WHAT YOU HAVE TO DO: Print every line of the listing below, starting with the line that holds "fruit: none [668,1243,779,1352]" and going on through the line that holds "teacup: present [729,1128,843,1215]", both included, and print nothing else.

THE DATA:
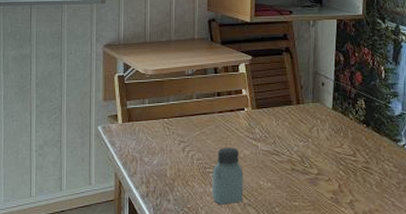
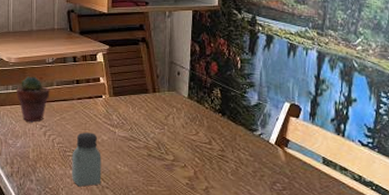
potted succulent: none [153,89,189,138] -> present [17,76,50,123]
---
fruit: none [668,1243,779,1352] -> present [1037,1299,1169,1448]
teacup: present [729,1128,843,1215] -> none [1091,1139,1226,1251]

TASK RESPONSE:
fruit: none [668,1243,779,1352] -> present [1037,1299,1169,1448]
teacup: present [729,1128,843,1215] -> none [1091,1139,1226,1251]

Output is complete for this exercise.